For more than a century, parking garages have existed virtually unchanged: boring, often unsightly, yet largely ignored by the public; tolerated by users, and a steady if unspectacular investment vehicle for owners and operators. Now, however, as technology is rapidly mounting its disruptive assault across the real estate value chain, even the dowdy parking garage is undergoing a radical makeover, as innovators and entrepreneurs employ web-based end-to-end parking connectivity to produce the parking facilities of the 21st Century.
In a newly published white paper, MetaProp NYC highlights how “GarageTech”’s assault on this real estate asset class is rapidly changing every aspect of the business, from development to operations to final valuation.

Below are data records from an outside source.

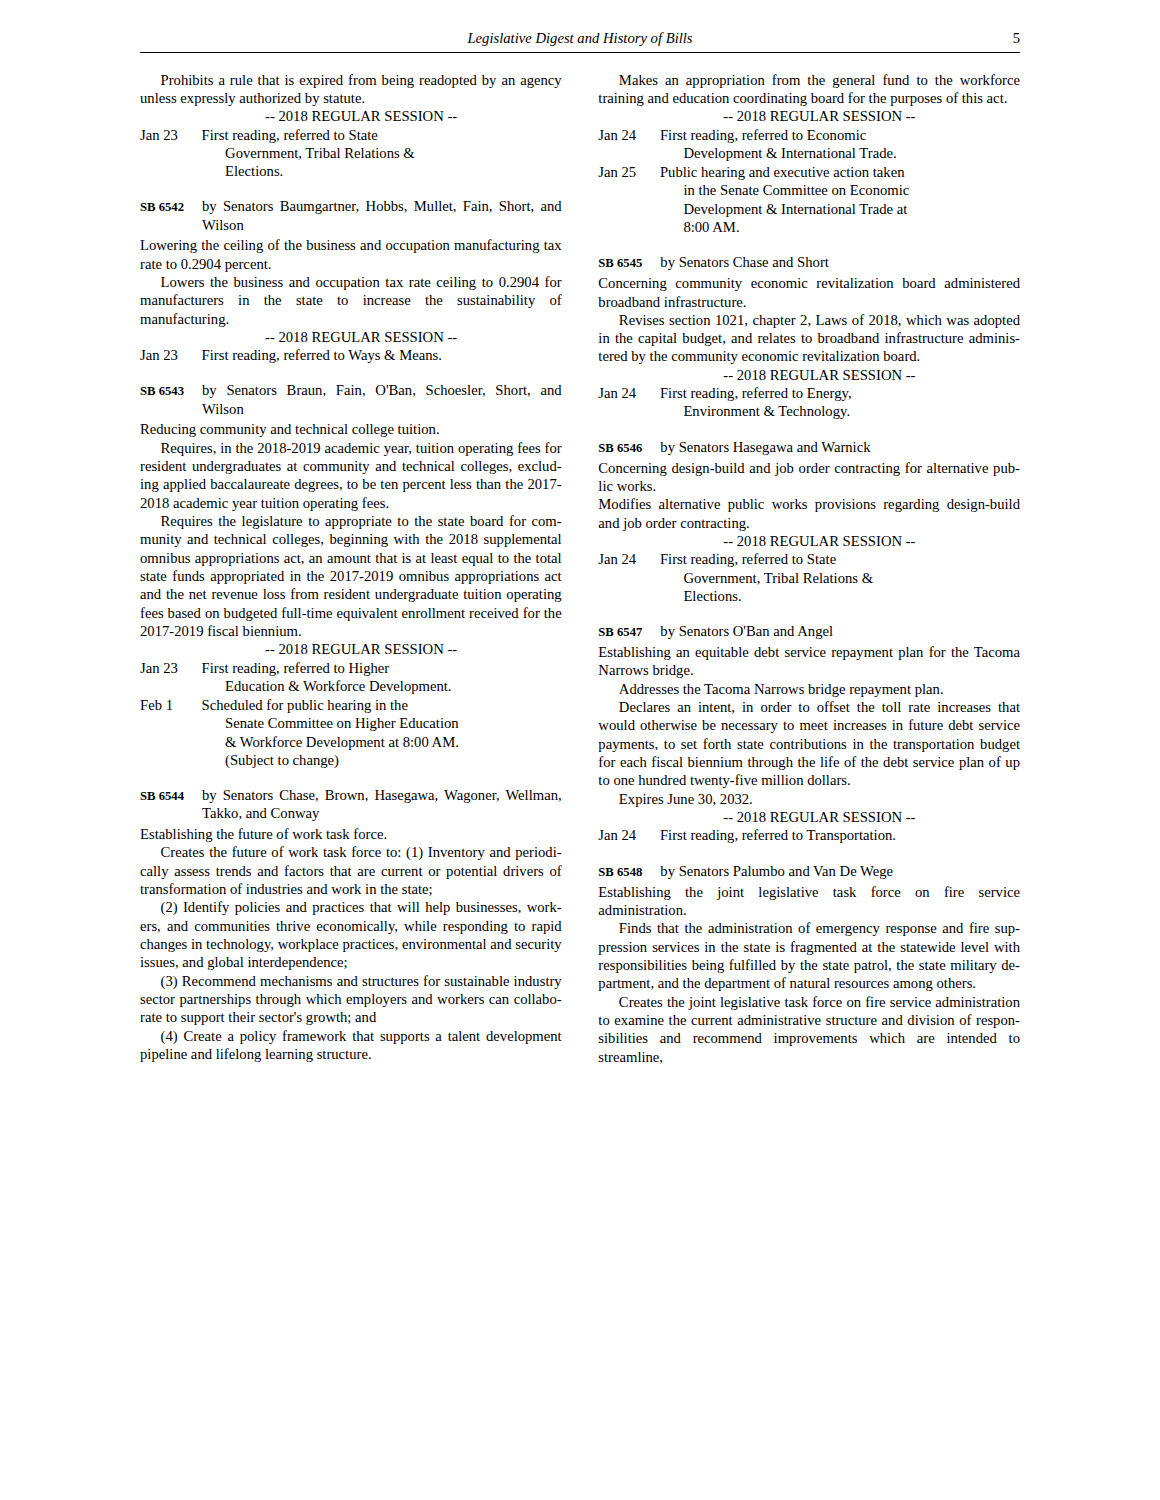Legislative Digest and History of Bills
5
Prohibits a rule that is expired from being readopted by an agency unless expressly authorized by statute.
-- 2018 REGULAR SESSION --
| Jan 23 | First reading, referred to State Government, Tribal Relations & Elections. |
SB 6542 by Senators Baumgartner, Hobbs, Mullet, Fain, Short, and Wilson
Lowering the ceiling of the business and occupation manufacturing tax rate to 0.2904 percent.
Lowers the business and occupation tax rate ceiling to 0.2904 for manufacturers in the state to increase the sustainability of manufacturing.
-- 2018 REGULAR SESSION --
| Jan 23 | First reading, referred to Ways & Means. |
SB 6543 by Senators Braun, Fain, O'Ban, Schoesler, Short, and Wilson
Reducing community and technical college tuition.
Requires, in the 2018-2019 academic year, tuition operating fees for resident undergraduates at community and technical colleges, excluding applied baccalaureate degrees, to be ten percent less than the 2017-2018 academic year tuition operating fees.
Requires the legislature to appropriate to the state board for community and technical colleges, beginning with the 2018 supplemental omnibus appropriations act, an amount that is at least equal to the total state funds appropriated in the 2017-2019 omnibus appropriations act and the net revenue loss from resident undergraduate tuition operating fees based on budgeted full-time equivalent enrollment received for the 2017-2019 fiscal biennium.
-- 2018 REGULAR SESSION --
| Jan 23 | First reading, referred to Higher Education & Workforce Development. |
| Feb 1 | Scheduled for public hearing in the Senate Committee on Higher Education & Workforce Development at 8:00 AM. (Subject to change) |
SB 6544 by Senators Chase, Brown, Hasegawa, Wagoner, Wellman, Takko, and Conway
Establishing the future of work task force.
Creates the future of work task force to: (1) Inventory and periodically assess trends and factors that are current or potential drivers of transformation of industries and work in the state;
(2) Identify policies and practices that will help businesses, workers, and communities thrive economically, while responding to rapid changes in technology, workplace practices, environmental and security issues, and global interdependence;
(3) Recommend mechanisms and structures for sustainable industry sector partnerships through which employers and workers can collaborate to support their sector's growth; and
(4) Create a policy framework that supports a talent development pipeline and lifelong learning structure.
Makes an appropriation from the general fund to the workforce training and education coordinating board for the purposes of this act.
-- 2018 REGULAR SESSION --
| Jan 24 | First reading, referred to Economic Development & International Trade. |
| Jan 25 | Public hearing and executive action taken in the Senate Committee on Economic Development & International Trade at 8:00 AM. |
SB 6545 by Senators Chase and Short
Concerning community economic revitalization board administered broadband infrastructure.
Revises section 1021, chapter 2, Laws of 2018, which was adopted in the capital budget, and relates to broadband infrastructure administered by the community economic revitalization board.
-- 2018 REGULAR SESSION --
| Jan 24 | First reading, referred to Energy, Environment & Technology. |
SB 6546 by Senators Hasegawa and Warnick
Concerning design-build and job order contracting for alternative public works.
Modifies alternative public works provisions regarding design-build and job order contracting.
-- 2018 REGULAR SESSION --
| Jan 24 | First reading, referred to State Government, Tribal Relations & Elections. |
SB 6547 by Senators O'Ban and Angel
Establishing an equitable debt service repayment plan for the Tacoma Narrows bridge.
Addresses the Tacoma Narrows bridge repayment plan.
Declares an intent, in order to offset the toll rate increases that would otherwise be necessary to meet increases in future debt service payments, to set forth state contributions in the transportation budget for each fiscal biennium through the life of the debt service plan of up to one hundred twenty-five million dollars.
Expires June 30, 2032.
-- 2018 REGULAR SESSION --
| Jan 24 | First reading, referred to Transportation. |
SB 6548 by Senators Palumbo and Van De Wege
Establishing the joint legislative task force on fire service administration.
Finds that the administration of emergency response and fire suppression services in the state is fragmented at the statewide level with responsibilities being fulfilled by the state patrol, the state military department, and the department of natural resources among others.
Creates the joint legislative task force on fire service administration to examine the current administrative structure and division of responsibilities and recommend improvements which are intended to streamline,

The report, entitled The Future of Parking, examines how technology is changing these facilities, how they could evolve over the near- and long-term and how this evolution is impacting the economics and investment profile of the modern parking facility. According to Philip Russo, Founding Partner, MetaProp Advisors, the paper is intended to present the clearest picture possible of GarageTech and its effects on parking facility development without making speculative recommendations.

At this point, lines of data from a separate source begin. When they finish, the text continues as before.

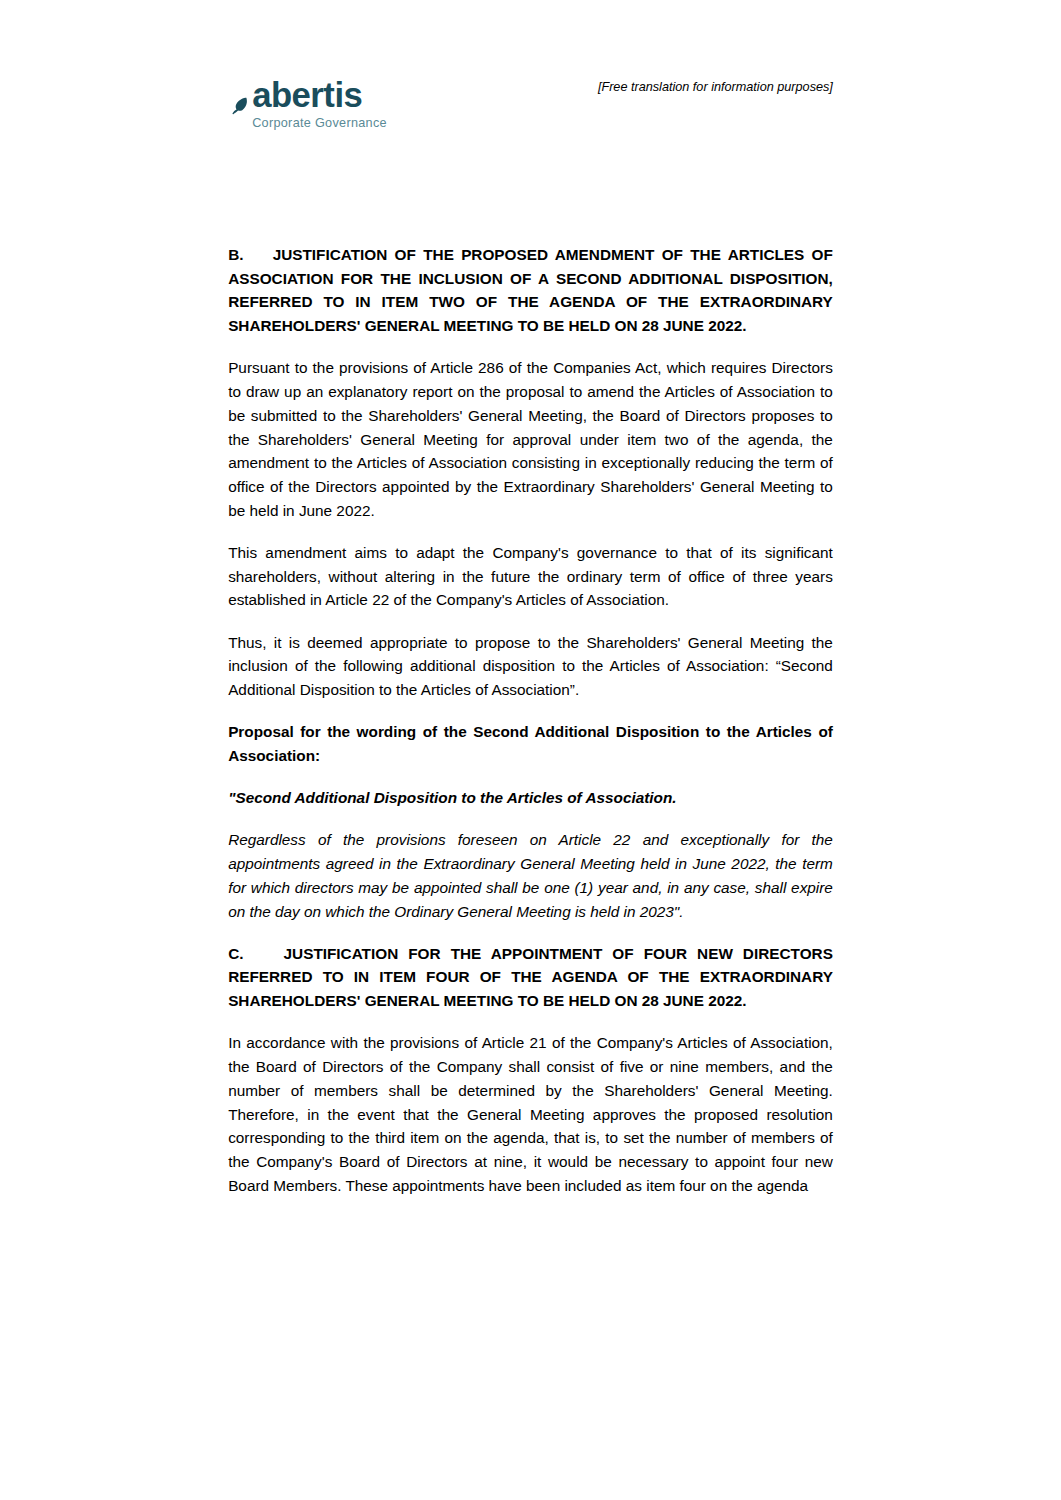abertis
Corporate Governance
[Free translation for information purposes]
B. JUSTIFICATION OF THE PROPOSED AMENDMENT OF THE ARTICLES OF ASSOCIATION FOR THE INCLUSION OF A SECOND ADDITIONAL DISPOSITION, REFERRED TO IN ITEM TWO OF THE AGENDA OF THE EXTRAORDINARY SHAREHOLDERS' GENERAL MEETING TO BE HELD ON 28 JUNE 2022.
Pursuant to the provisions of Article 286 of the Companies Act, which requires Directors to draw up an explanatory report on the proposal to amend the Articles of Association to be submitted to the Shareholders' General Meeting, the Board of Directors proposes to the Shareholders' General Meeting for approval under item two of the agenda, the amendment to the Articles of Association consisting in exceptionally reducing the term of office of the Directors appointed by the Extraordinary Shareholders' General Meeting to be held in June 2022.
This amendment aims to adapt the Company's governance to that of its significant shareholders, without altering in the future the ordinary term of office of three years established in Article 22 of the Company's Articles of Association.
Thus, it is deemed appropriate to propose to the Shareholders' General Meeting the inclusion of the following additional disposition to the Articles of Association: “Second Additional Disposition to the Articles of Association”.
Proposal for the wording of the Second Additional Disposition to the Articles of Association:
"Second Additional Disposition to the Articles of Association.
Regardless of the provisions foreseen on Article 22 and exceptionally for the appointments agreed in the Extraordinary General Meeting held in June 2022, the term for which directors may be appointed shall be one (1) year and, in any case, shall expire on the day on which the Ordinary General Meeting is held in 2023".
C. JUSTIFICATION FOR THE APPOINTMENT OF FOUR NEW DIRECTORS REFERRED TO IN ITEM FOUR OF THE AGENDA OF THE EXTRAORDINARY SHAREHOLDERS' GENERAL MEETING TO BE HELD ON 28 JUNE 2022.
In accordance with the provisions of Article 21 of the Company's Articles of Association, the Board of Directors of the Company shall consist of five or nine members, and the number of members shall be determined by the Shareholders' General Meeting. Therefore, in the event that the General Meeting approves the proposed resolution corresponding to the third item on the agenda, that is, to set the number of members of the Company's Board of Directors at nine, it would be necessary to appoint four new Board Members. These appointments have been included as item four on the agenda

“Experts now believe that the fully connected ‘smart parking garage’ will be ubiquitous within the next 10 years,” said Russo. “The effect on the approximately 40,000 garage and surface parking facilities in the U.S., along with the other international facilities, will come from the traditional car makers such as Audi, Ford, GM and others, but also from technology oriented companies like Apple, Google, Tesla and more, along with some 250-plus GarageTech startups.”
One of those startups is Denver-based Parkifi, a platform that mixes way-finding, data analytics and Internet of Things technologies. Using hardware embedded in parking spots, the service alerts drivers to open spaces. Ryan Sullivan, Parkifi’s CEO & Co-Founder, predicts that in the future we will have the same number of parking spots, but in different locations. “Parking garages will move out of cities. They will be bigger and multi-use, like taxi-pens. There will be more smart garages that are self-aware, meaning they will know the ‘who, when and where’ data of the garage that communicates with marketing channels.”
In analyzing the “smart parking garage,” landscape, MetaProp’s white paper looks at a wide range of technological innovation and disrupters, including “GarageTech” verticals:
The report also examines consumer attitudes toward on-demand and driverless cars, as well as their adoption of smart garages, and what the failure to embrace and invest in such facilities will cost developer/owners now and in the future.